** Opening Extracted records block **

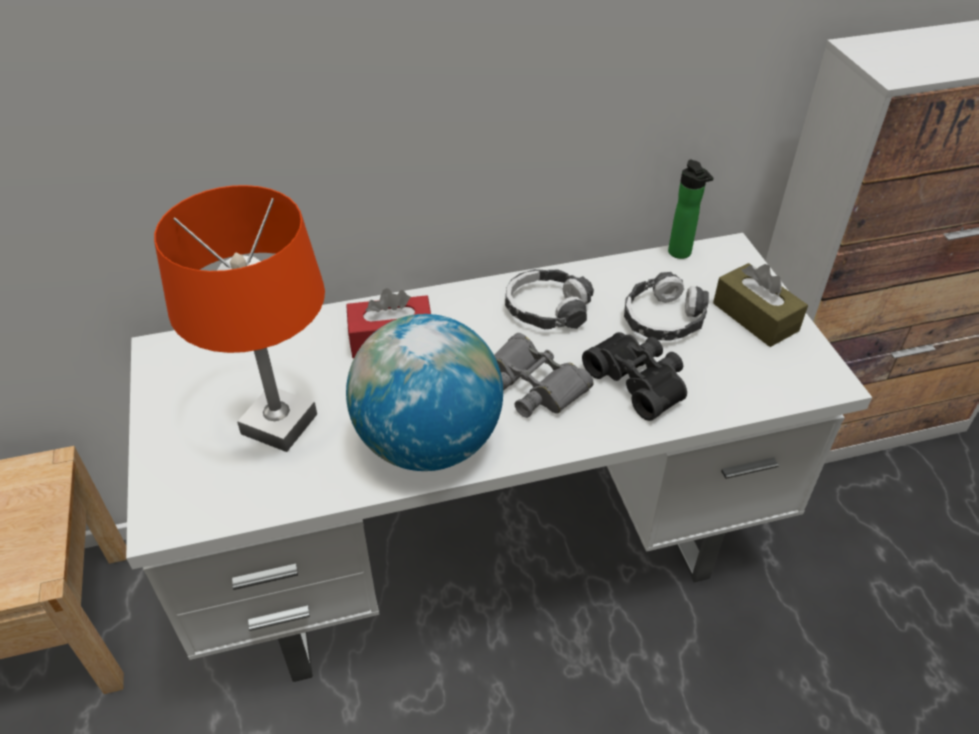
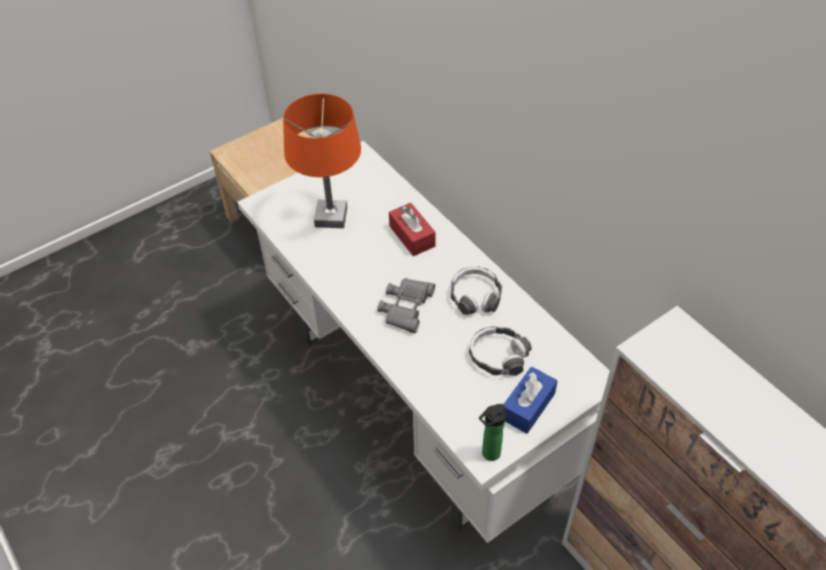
camera: 70 degrees right, 5 degrees up
globe [346,314,503,471] -> none
black binoculars [582,332,687,421] -> none
bottle [668,159,713,259] -> bottle moved to [479,404,506,461]
brown tissue box [713,263,808,347] -> blue tissue box [504,367,558,434]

** Closing Extracted records block **

Task details - An exact copy of every entry above is needed, with the pictures left out.

Written response -
camera: 70 degrees right, 5 degrees up
globe [346,314,503,471] -> none
black binoculars [582,332,687,421] -> none
bottle [668,159,713,259] -> bottle moved to [479,404,506,461]
brown tissue box [713,263,808,347] -> blue tissue box [504,367,558,434]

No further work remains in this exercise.